D2. Not-so-Simple Mail Protocol

Points: 100
Level: Not as Difficult
Category: Log Analysis, Forensic Analysis (E-mail)

Description

A menacing extortion email was received from an unknown sender, claiming that sensitive data has been stolen from the company. The email demands a ransom and threatens to release the data if the demand is not met within 48 hours. It’s clear based on the [extortion email] that the sender attempted to send this email before since the demand’s due date is relative. Find the first email sent so we can estimate a lower bound on the deadline for the legal and finance teams to plan around.

Objective

Use the log dashboard server, Insightful Horizon (https://target-osd.chals.io/) to find the first extortion email from this incident. Username: analyst | Password: ***.

Use the email address that sent the email as the flag. If the server is not loading there are two additional servers that host the exact same data:

https://target-osd-2.chals.io
https://target-osd-3.chals.io

Flag Format

An email address, for example: example@wicys.example. The flag IS NOT case-sensitive.

Tools Used

Web Browser, OpenSearch Dashboards

Methodology

The objectives provided the credentials to log into Insightful Horizon.

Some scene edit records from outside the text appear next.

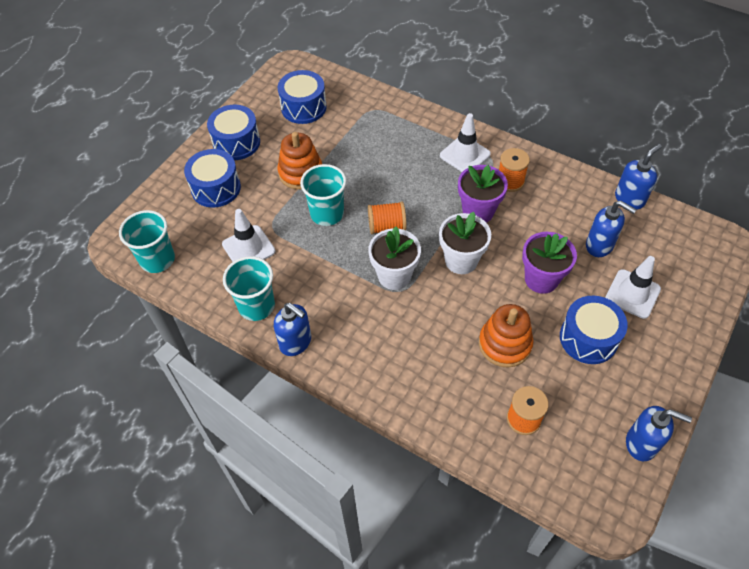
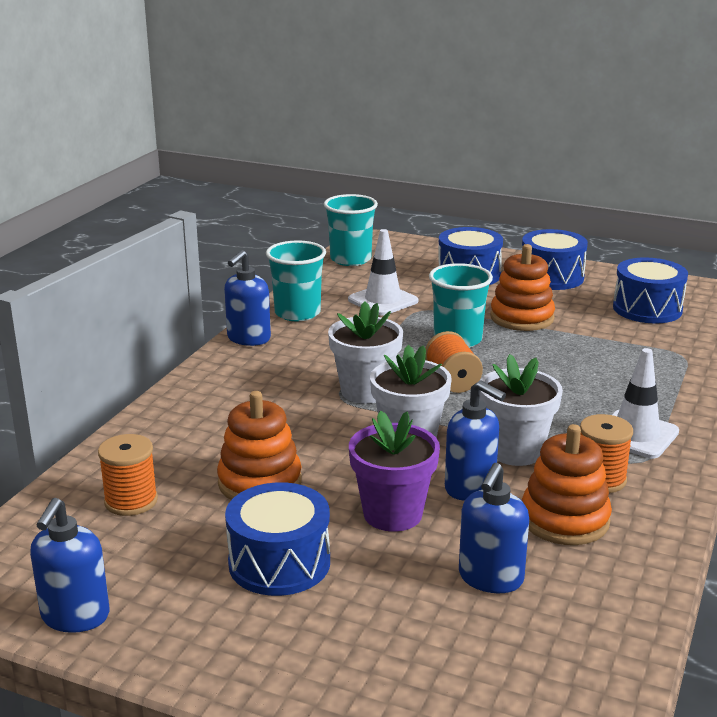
camera: 80 degrees right, 30 degrees down
purple flower pot [458,165,508,223] -> white flower pot [479,354,563,466]
white traffic cone [605,256,661,319] -> none
blue soap dispenser [615,144,662,210] -> blue soap dispenser moved to [445,380,506,501]
none -> orange stacking toy [522,424,612,545]

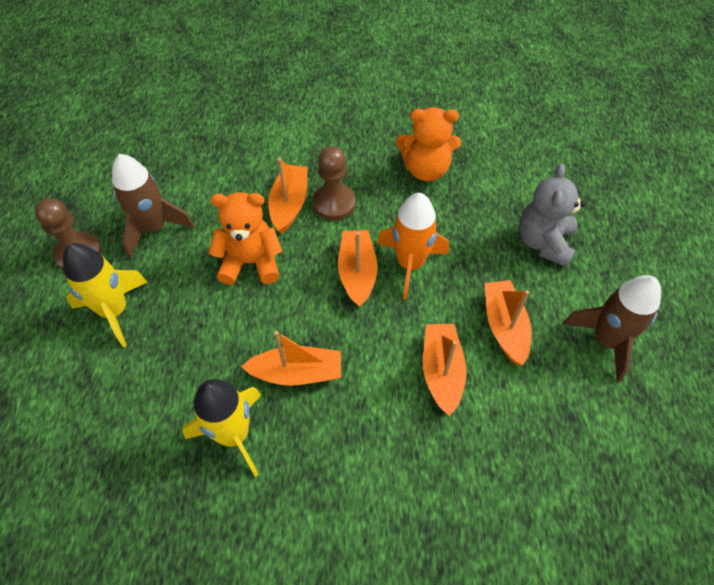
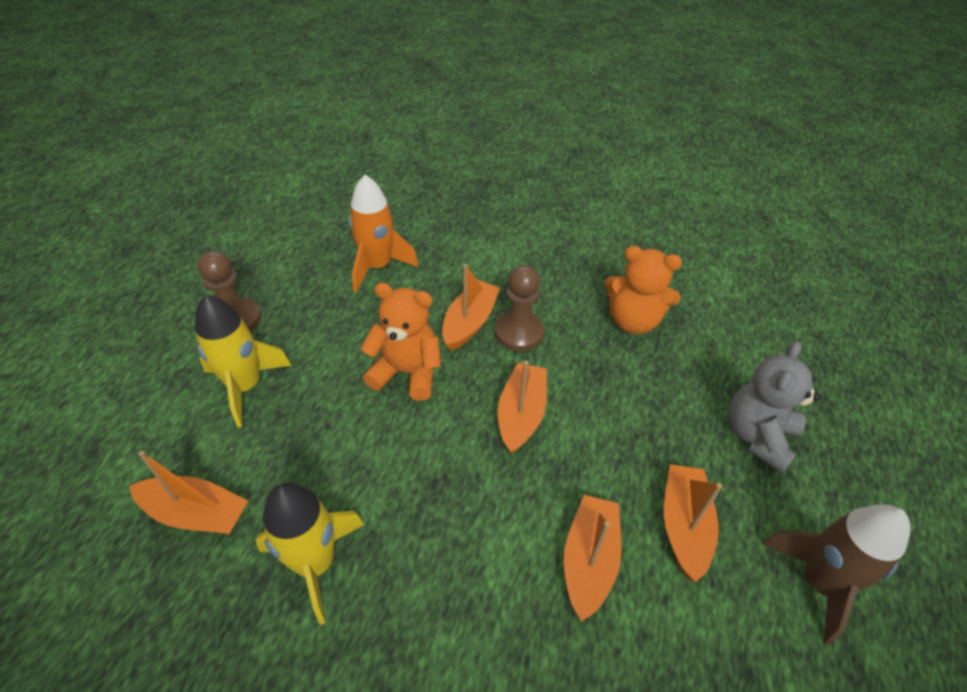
camera: 15 degrees right, 10 degrees down
brown rocket [112,154,194,258] -> none
orange boat [241,331,341,386] -> orange boat moved to [129,451,248,534]
orange rocket [377,193,449,300] -> orange rocket moved to [349,175,419,292]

d2-insightful-horizon-login graphic

From challenge D1, the sender’s information was noted: date, time, and to whom it was sent as March 22, 2025; 252.44.98.29; 9:10 PM; security@personalyz.io. A query was performed on Insightful Horizon based on the sender’s IP address (252.44.98.29) to locate the email logs.

d2-query-sender-ip graphic

Additional filters were applied based on the results of this search, such as security@personalyz.io and data that would reference potential data theft.

I reviewed the data and noticed that one entry dated, March 21, 2025, included the following subject line, “Warning: We have acquired sensitive data,” which sounded similar to the extortion email from D1. Therefore, this entry log was the first extortion email sent by the threat actor. I found two ways to obtain the sender’s email address. Either reading directly inside the log entry or by expanding the log:

d2-entry-log-expanded graphic

Flag

tharris456@tgwnaagm.co

MITRE ATT&CK

(Suggested)

Phishing (T1566): Under Initial Access this technique aligns in this challenge, since the threat actor attempted to deliver a malicious message to pressure the target.
Indicator Removal on Host (T1070): It’s relevant because analyzing the log required understanding potential obfuscation or hiding of sender information within email records.
Exfiltration Over Alternative Protocol (T1048): It applies indirectly, as the extortion email represents the adversary’s attempt to extract value by coercing the organization based on stolen or sensitive data.